Allowing lenders to charge unlimited fees to refinance or renew these short-term loans is another feature of this bill that will return Ohio to the bad old days of predatory payday lending that existed prior to 2018.  This is another feature that would make these loans more like pre-2018 push your friends and neighbors into an unsustainable cycle of debt that many of us thought were banished once and for all from our state.

The upfront interest provision would allow lenders to collect interest on interest when a borrower defaults on the loan. This is something that is not legal for virtually any other lender.

And a separate provision–unprecedented in lending legislation–allows lenders to collect fees and penalties first instead of applying any payments received to principal first and interest and fees second.

Finally, unlike other consumer protection laws in Ohio this proposed revision of the Short-Term Loan Act would enable lenders to charge for attorney’s fees that are not awarded by a court. That is unfair and will erect another barrier that will make it incredibly difficult for borrowers who have fallen behind to catch up on their payments.

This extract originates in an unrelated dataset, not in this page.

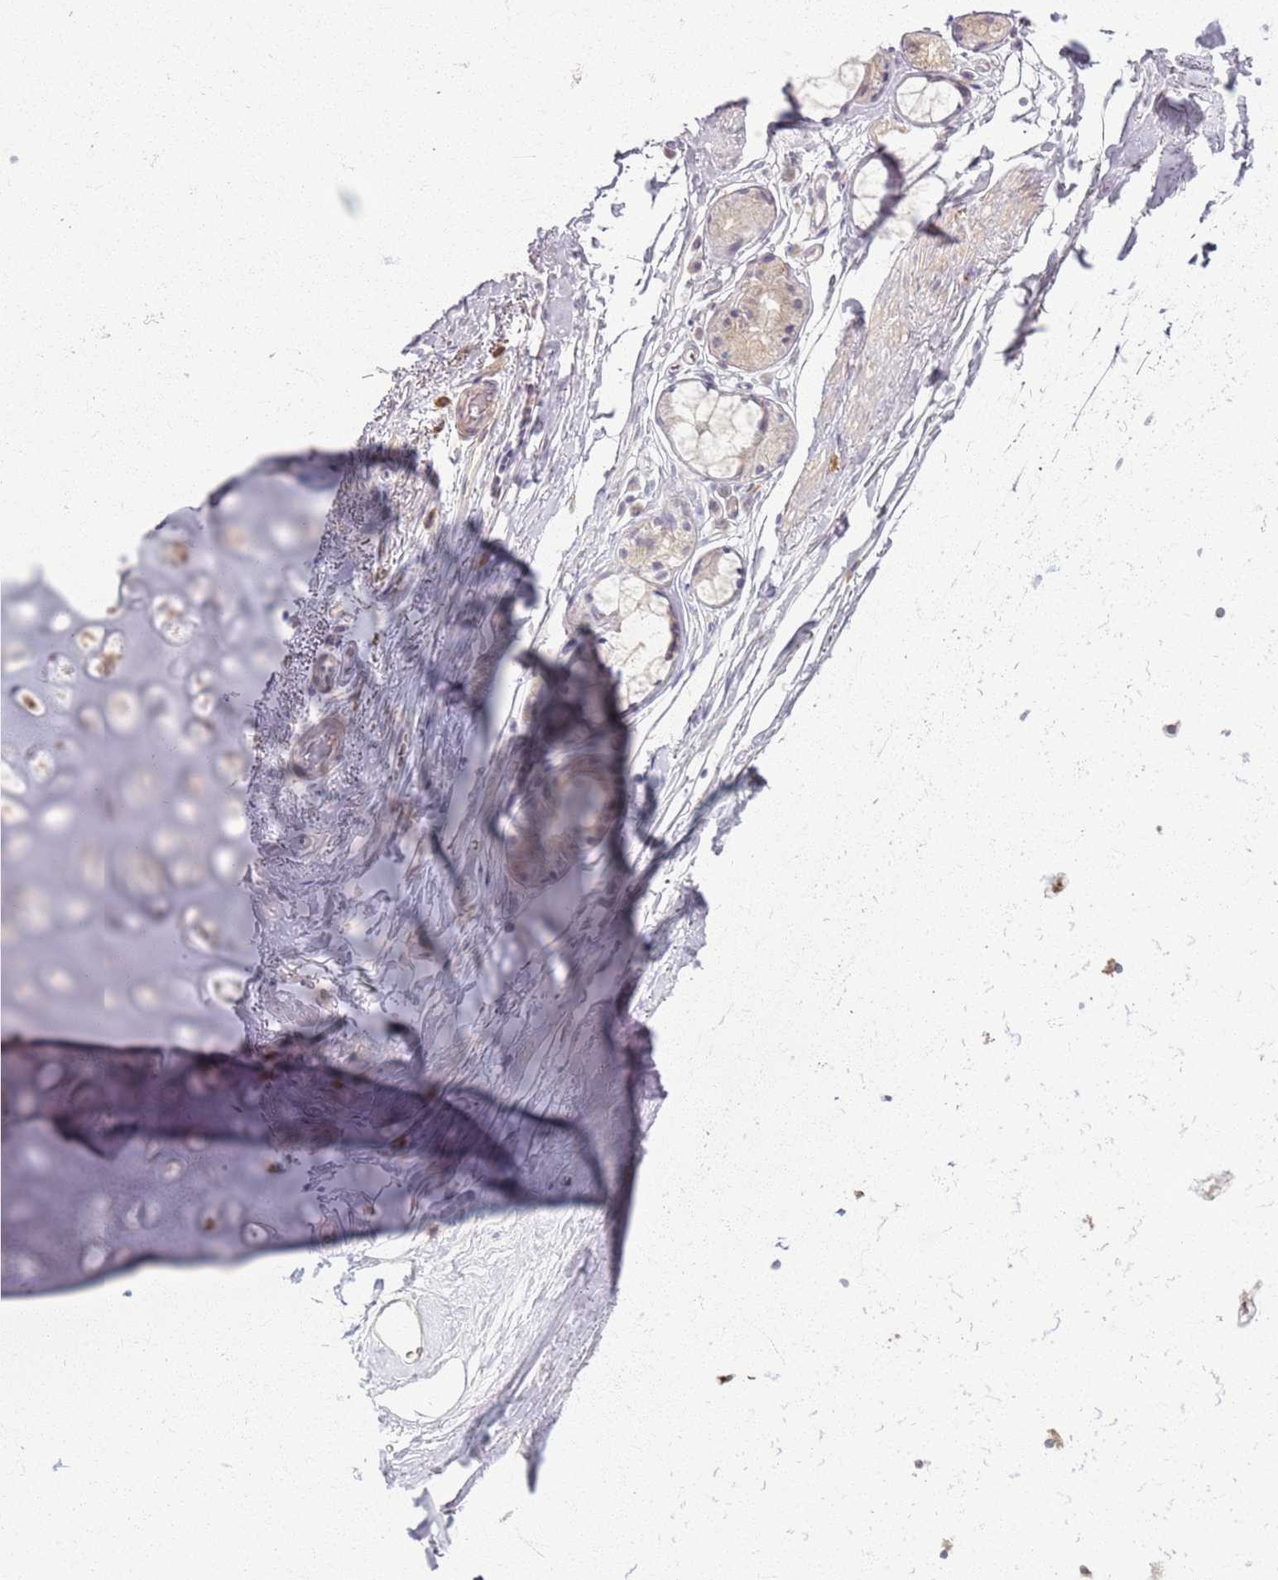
{"staining": {"intensity": "negative", "quantity": "none", "location": "none"}, "tissue": "adipose tissue", "cell_type": "Adipocytes", "image_type": "normal", "snomed": [{"axis": "morphology", "description": "Normal tissue, NOS"}, {"axis": "topography", "description": "Lymph node"}, {"axis": "topography", "description": "Bronchus"}], "caption": "High magnification brightfield microscopy of unremarkable adipose tissue stained with DAB (brown) and counterstained with hematoxylin (blue): adipocytes show no significant positivity. Nuclei are stained in blue.", "gene": "ZDHHC2", "patient": {"sex": "male", "age": 63}}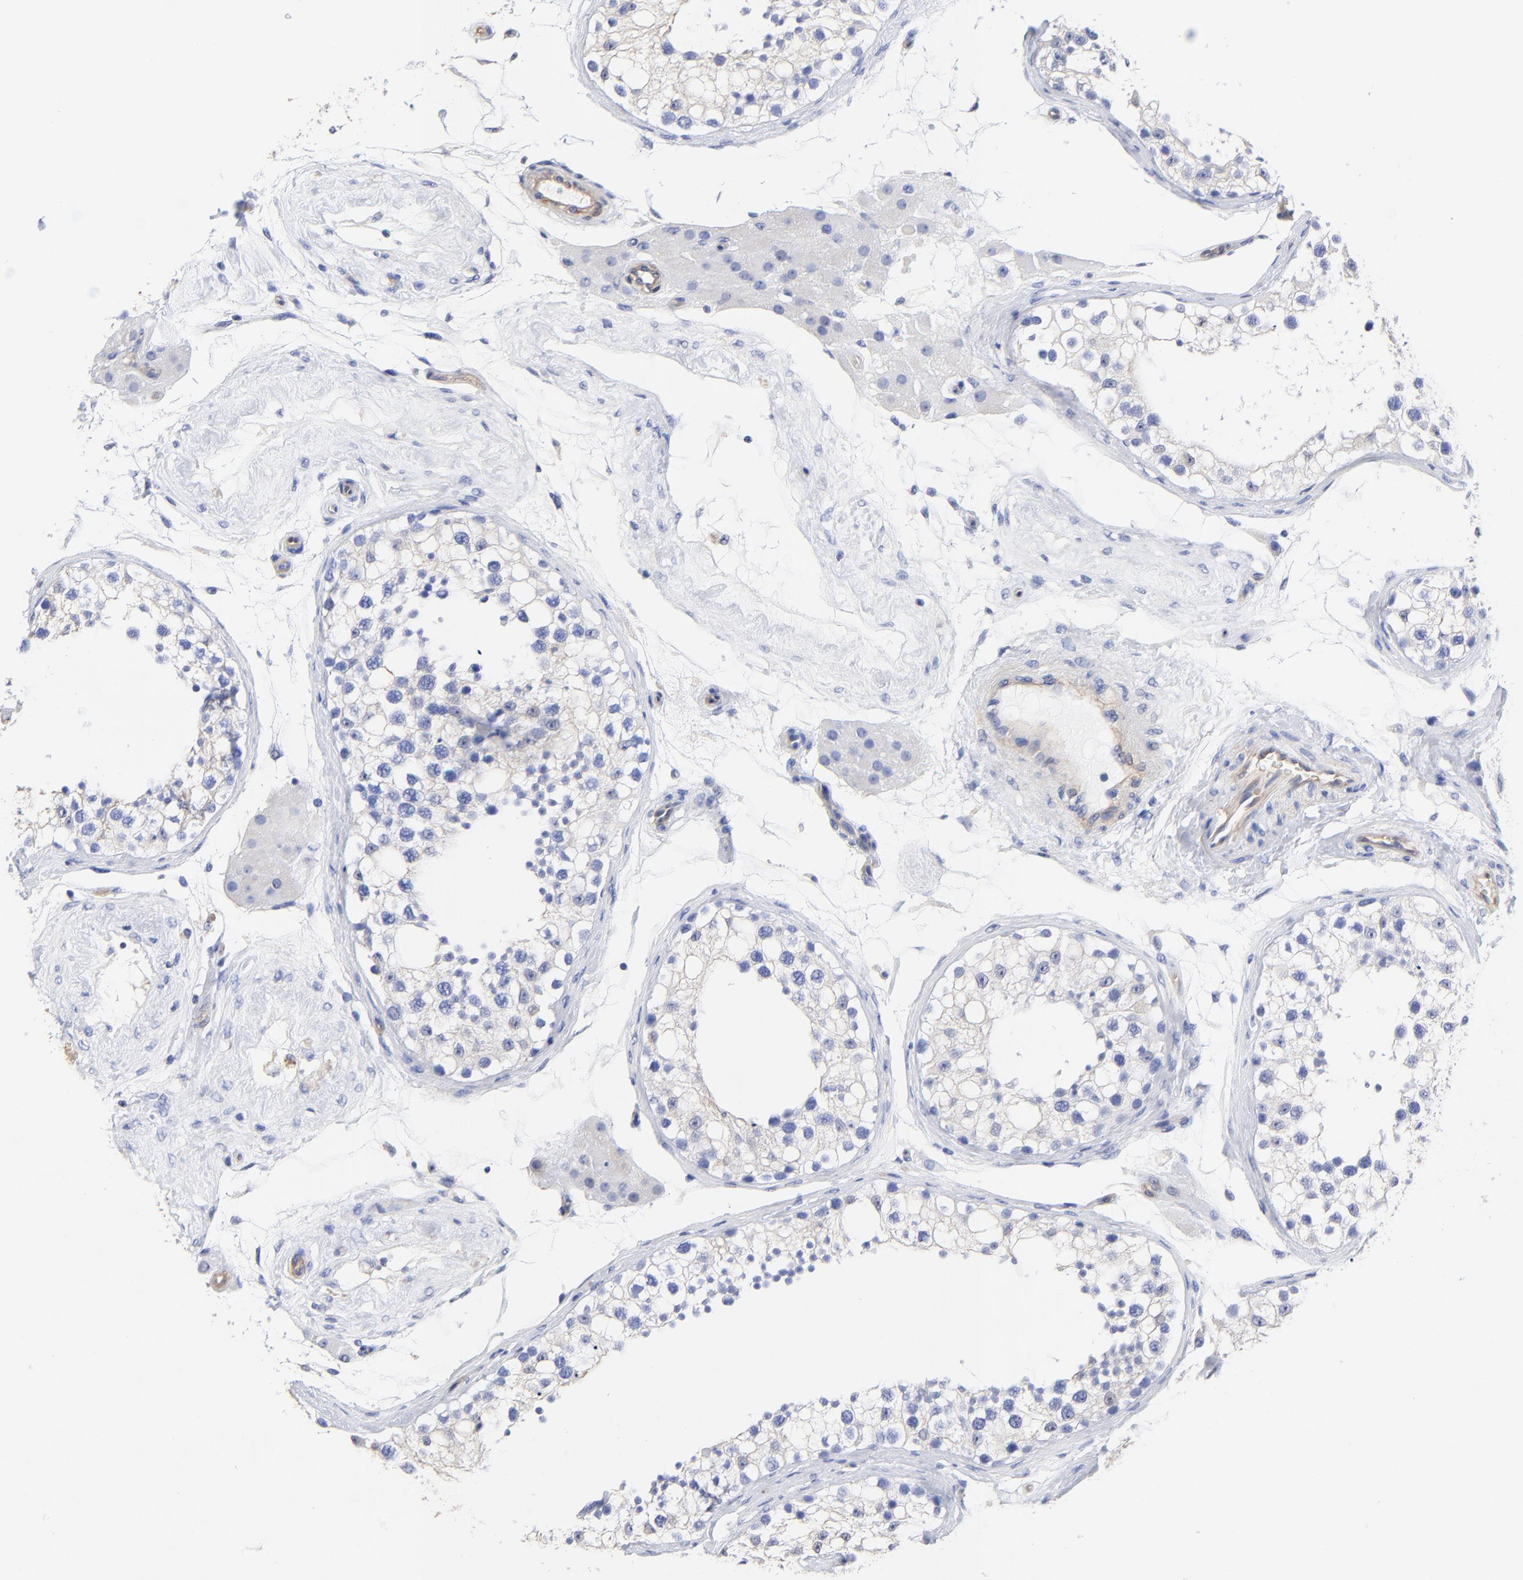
{"staining": {"intensity": "negative", "quantity": "none", "location": "none"}, "tissue": "testis", "cell_type": "Cells in seminiferous ducts", "image_type": "normal", "snomed": [{"axis": "morphology", "description": "Normal tissue, NOS"}, {"axis": "topography", "description": "Testis"}], "caption": "Testis stained for a protein using immunohistochemistry (IHC) exhibits no staining cells in seminiferous ducts.", "gene": "TAGLN2", "patient": {"sex": "male", "age": 68}}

This bill was crafted to create financial products that set up consumers to fail, default on their loan and ultimately force them into bankruptcy.  While that might be good for lawyers or the lenders who charge high fees and interest that will almost certainly generate a profit for companies before consumers default, this bill does nothing to improve the lives of Ohioans or fill an actual marketplace need.

In sum, Ohio consumers would be best served and protected by maintaining current state law which provides reasonable limitations on short term lenders–not by creating an open door that will lead to the restoration of predatory payday lending in Ohio.